[Stdlib] Skip redundant GIL acquires on Python->Mojo FFI hot path by msaelices · Pull Request #6523 · modular/modular

msaelices · 2026-05-11T22:24:31Z

Linked issue

Related to #6521. This PR addresses the lowest-hanging-fruit portion of that issue: redundant GIL bookkeeping on the Python -> Mojo trampoline. The bigger structural wins (METH_FASTCALL, borrowed-PythonObject) are noted as follow-ups below.

Motivation

Issue #6521 reports that calling a trivial Mojo function from Python costs ~150-170 ns/call vs PyO3's ~17-24 ns/call.

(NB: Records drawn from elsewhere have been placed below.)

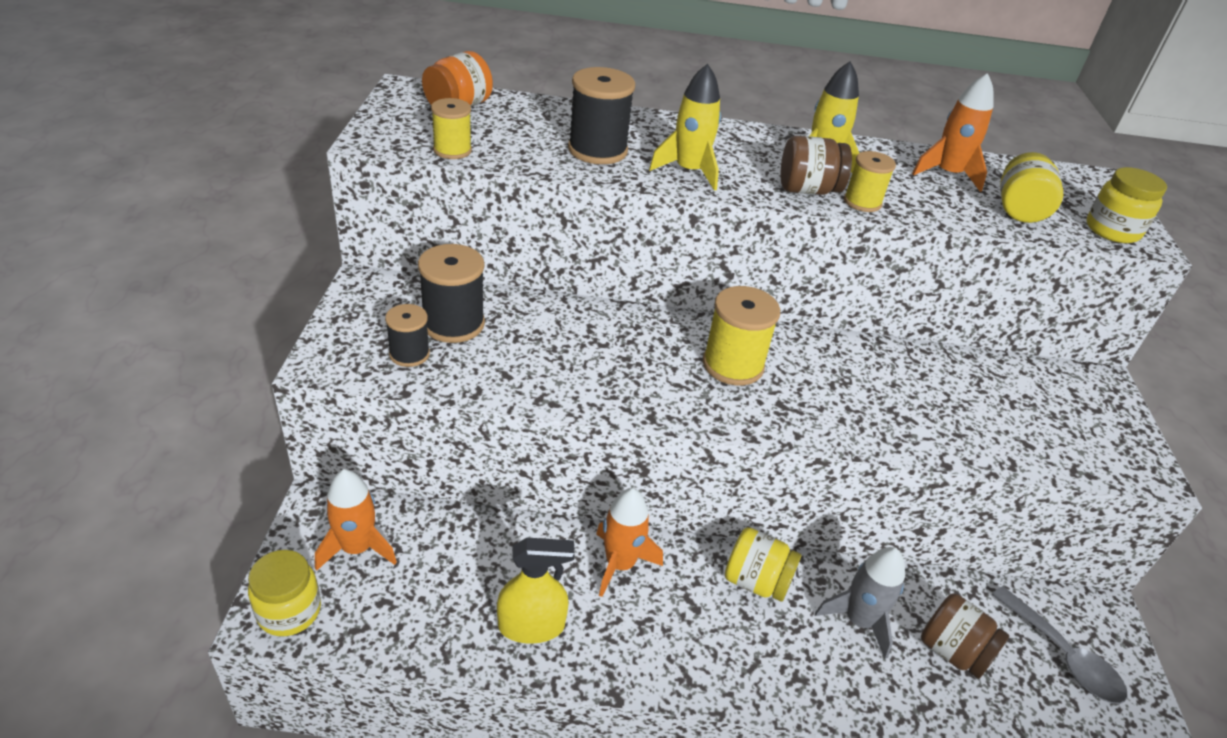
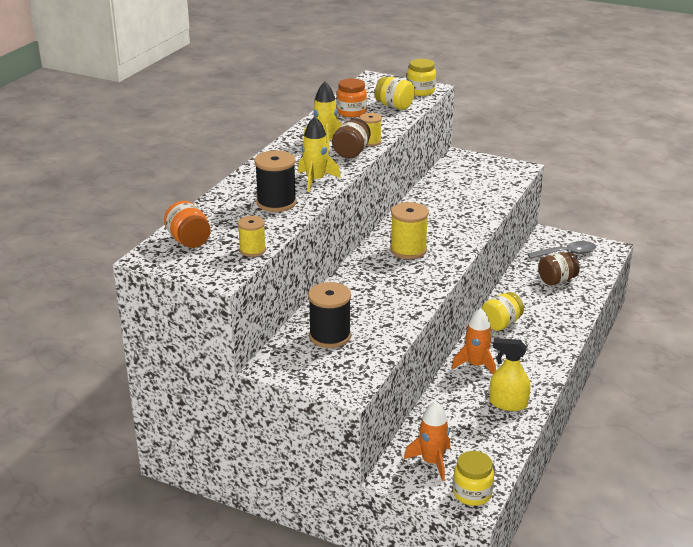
camera: 65 degrees left, 10 degrees down
black spool [385,304,430,367] -> none
yellow spray bottle [497,538,575,644] -> yellow spray bottle turned 90 degrees counterclockwise [489,338,530,411]
grey rocket [815,547,905,659] -> none
orange rocket [912,73,994,192] -> orange jar [337,78,367,118]

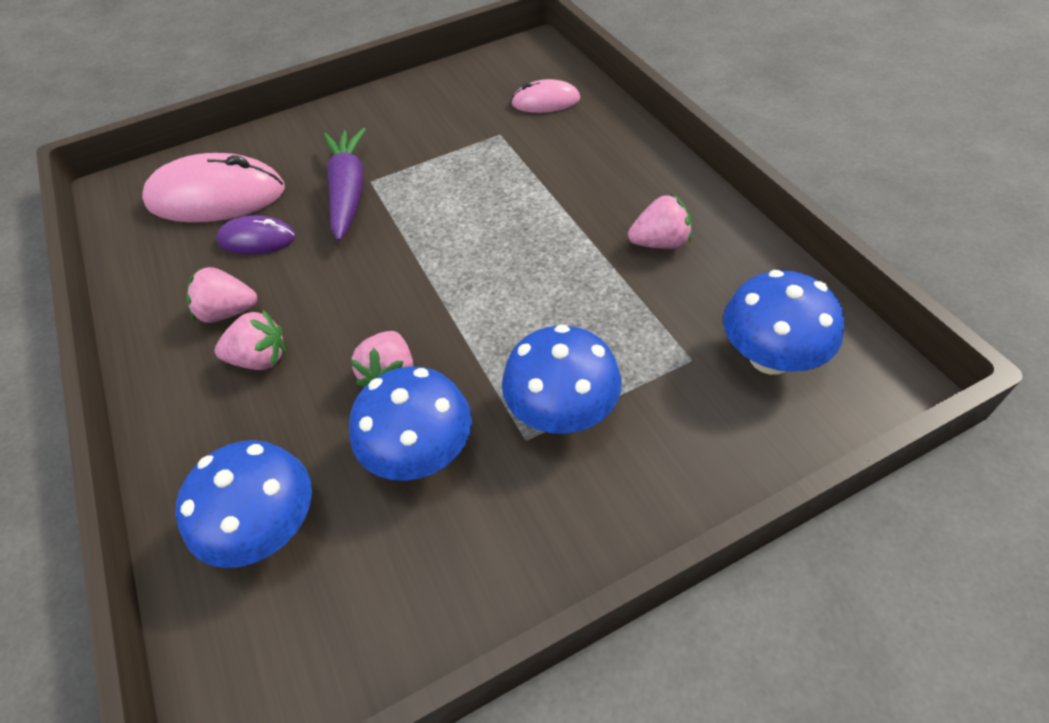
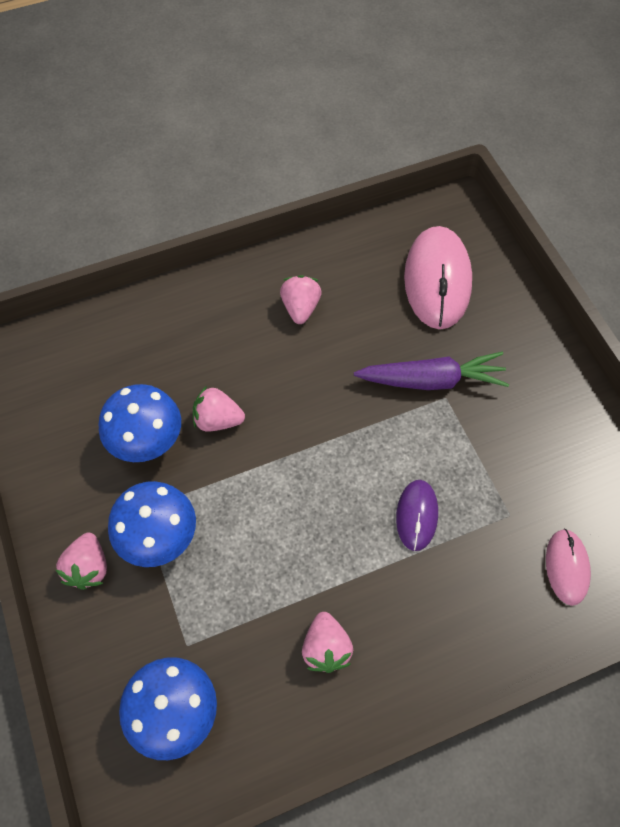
camera: 90 degrees right, 10 degrees up
blue mushroom [175,440,312,568] -> none
pink strawberry [215,310,286,370] -> pink strawberry moved to [56,532,107,590]
purple mouse [217,215,295,255] -> purple mouse moved to [396,480,438,551]

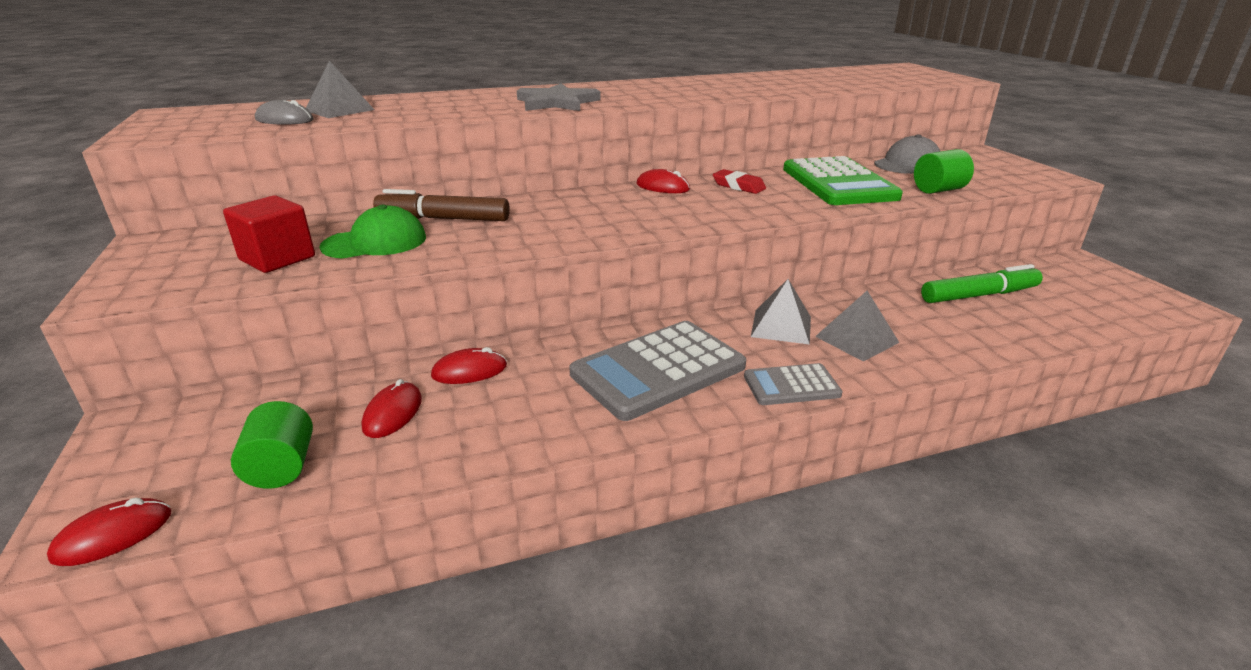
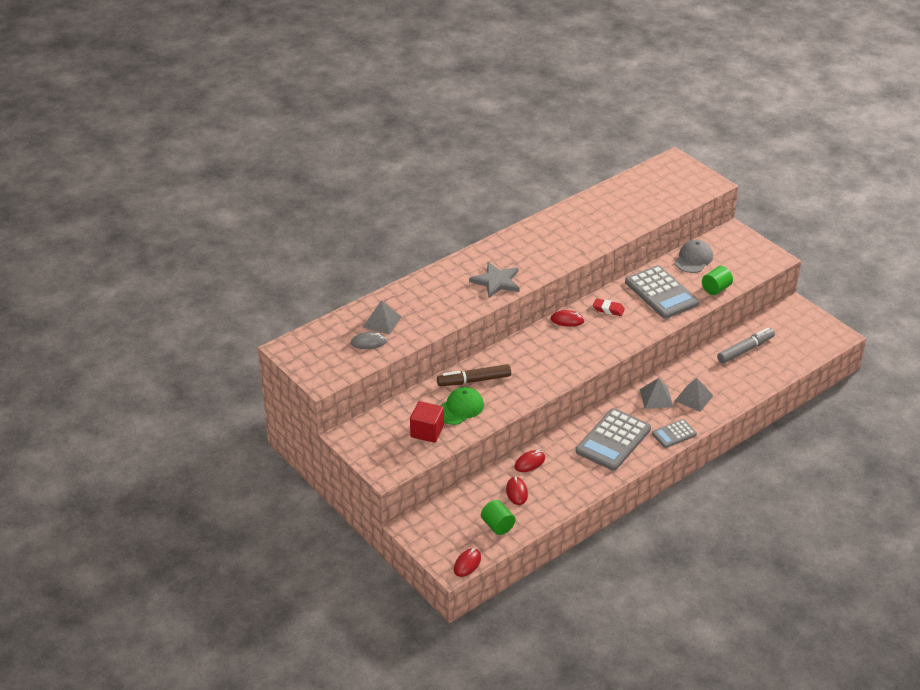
camera: 20 degrees left, 10 degrees up
green calculator [783,156,903,205] -> grey calculator [625,265,699,319]
green marker [921,264,1043,303] -> grey marker [717,327,775,363]

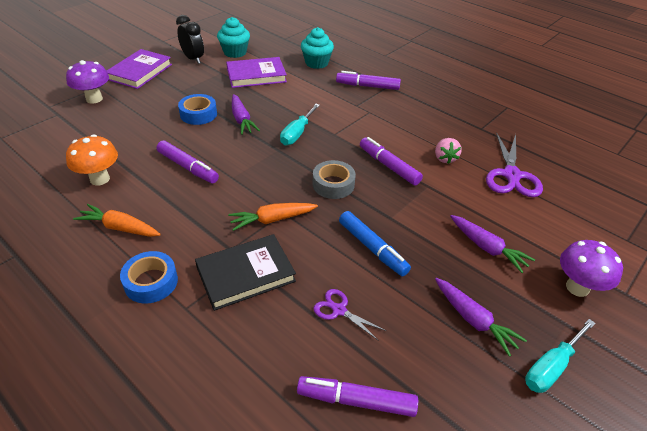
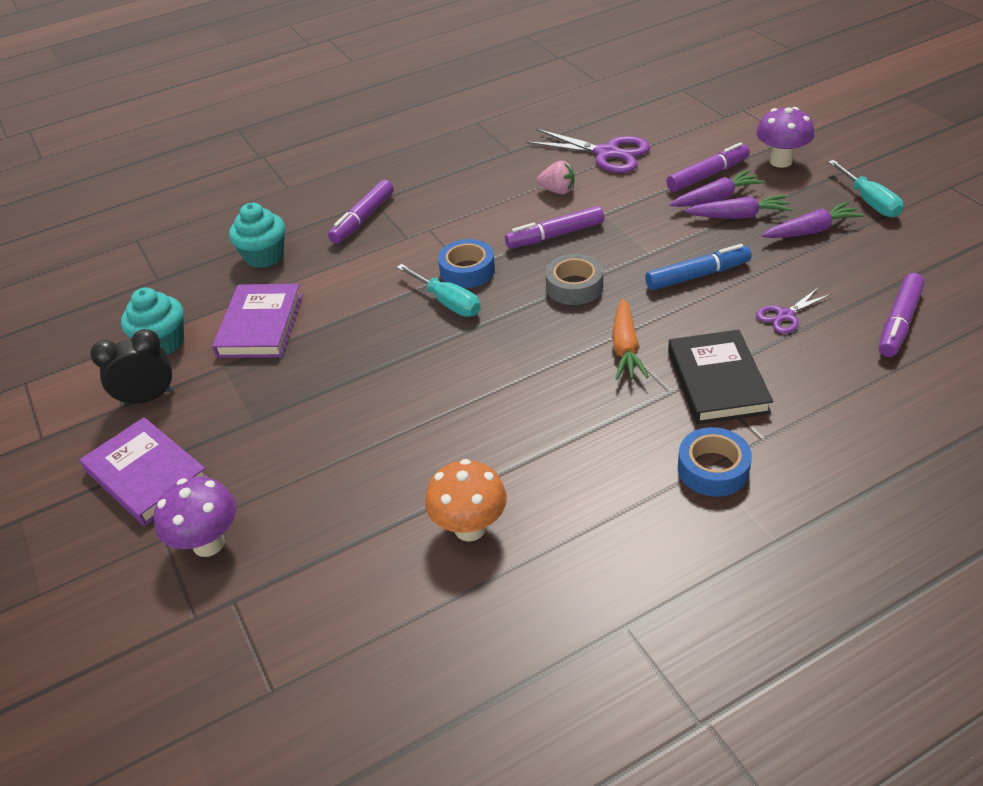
camera: 65 degrees left, 0 degrees up
orange carrot [73,204,161,237] -> none
purple marker [157,141,219,183] -> purple marker moved to [667,142,750,192]
blue tape [178,94,217,125] -> blue tape moved to [438,239,495,288]
purple carrot [232,94,260,135] -> purple carrot moved to [684,195,793,219]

Reading the dispatch path and instrumenting it with std.benchmark shows the per-noop overhead breaks down roughly like this on Mojo 1.0.0b2.dev2026051106 (bazel toolchain) + CPython 3.12, single core via taskset -c 2:

Component	ns/call
stdlib `_dispatch[is_method]` chain	~76
Outer `GILAcquired` in `_py_c_function_wrapper`	~17
2× `PythonObject.__del__` with `GILAcquired`	~42 (this PR shaves ~12)
`PythonObject.from_borrowed` incref/wrap	~20
Tuple build by CPython (METH_VARARGS)	~30-50

The two GIL-related rows together account for ~30 ns of redundant work that the wrapper does on every call, so the GIL is already held by definition when CPython dispatches our METH_VARARGS trampoline, and the same applies to the destructor that runs as part of that trampoline.

What changed

Commit 1: Skip redundant GIL acquire in `PythonObject.del`

PythonObject.__del__ unconditionally wrapped its Py_DecRef in a PyGILState_Ensure / PyGILState_Release pair so it could run safely even on a thread that doesn't hold the GIL. In the common case the GIL is already held (we're inside a Python -> Mojo trampoline, or inside a with Python() block); the pair is then just two extra C calls into CPython.

Primitive (cached fn ptr)	ns / call
`PyGILState_Ensure` + `PyGILState_Release` (pair)	14.5
`PyGILState_Check`	8.3

So ~6 ns saved per __del__. The FFI trampoline destroys 2 PythonObjects per call (self and the args tuple), so this is ~12 ns/call of saved overhead on the hot path.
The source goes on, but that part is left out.